Restando sullo scritto, che sarà molto meno del parlato, ma che ora, tra messaggini, email, chat, uso sfrenato di connessioni e web, vive un’altra era, ci sarebbe da chiedersi se questo new linguaggio crea potenti distorsioni all’italiano adulto.

“Ricordiamo che anche nel Decamerone c’erano le abbreviazioni – ricorda il professore – e che anche Cicerone abbreviava il discorso orale dalla preparazione scritta”.
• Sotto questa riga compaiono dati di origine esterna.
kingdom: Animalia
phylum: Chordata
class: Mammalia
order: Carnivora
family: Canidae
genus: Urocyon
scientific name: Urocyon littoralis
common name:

Insomma l‘italiano adulto, come lo chiama con un chiaro riferimento di stima Coletti, è vitale, vivo anche se subordinato agli ondeggiamenti della società, della cultura che lo devono sorreggere ancor più nei tempi moderni. “Non dimentichiamo quello che rappresenta ancora l’italiano nella storia dell’arte, nella musica: gli altri dovevano, devono ancora impararlo…”.

Rimane quel “petaloso”, la “pietra dello scandalo”, la miccia che potrebbe avere acceso un dibattito utile.
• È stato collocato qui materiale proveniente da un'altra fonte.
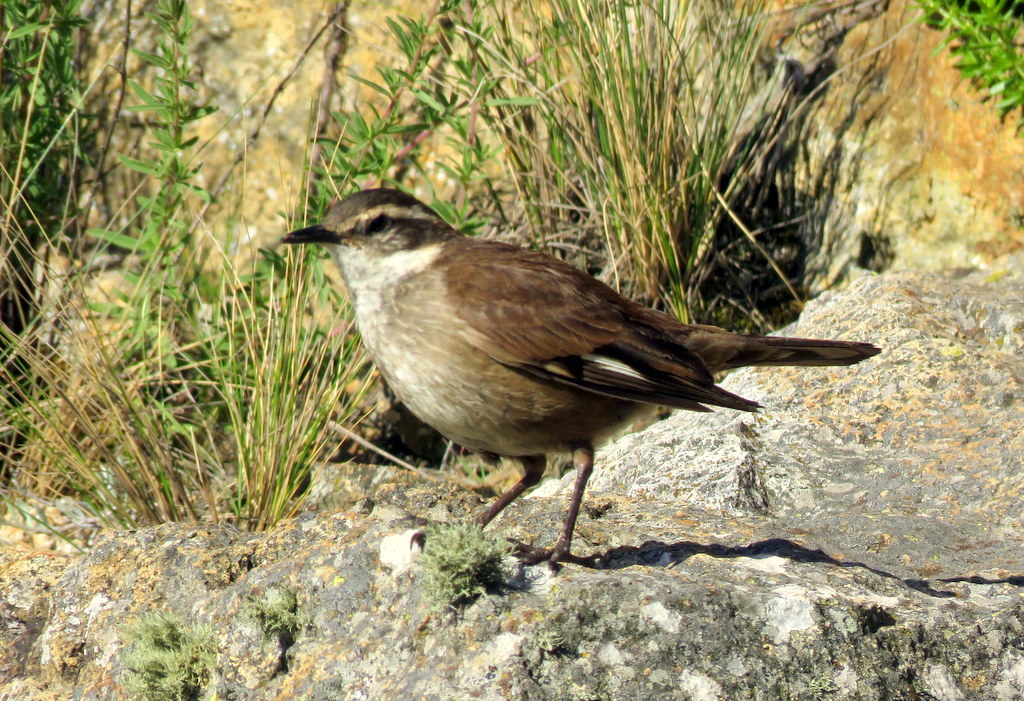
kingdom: Animalia
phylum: Chordata
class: Aves
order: Passeriformes
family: Furnariidae
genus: Cinclodes
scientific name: Cinclodes olrogi
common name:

“Si conia un parlare “nuovo” – conclude Vittorio Coletti – Prendi un nome e ci aggiungi “oso” e così formi una parola. Petaloso vuol dire che ha più petali, come tutti i fiori. Il problema è se poi questa parola ha successo, se si afferma. “Comodoso”, per esempio non era riuscito. “Faccioso”, invece si. Per dire se una parola nuova e regolare bisogna stabilire: 1) se ha successo, 2) se rispetta le regole, 3) se ha un senso semantico che copre un significato non coperto. Non tutte le parole scoperte, poi servono, perché devono, appunto, essere gradite, regolari e avere un senso aggiuntivo”.

Parola (adulta) dell’Accademia della Crusca.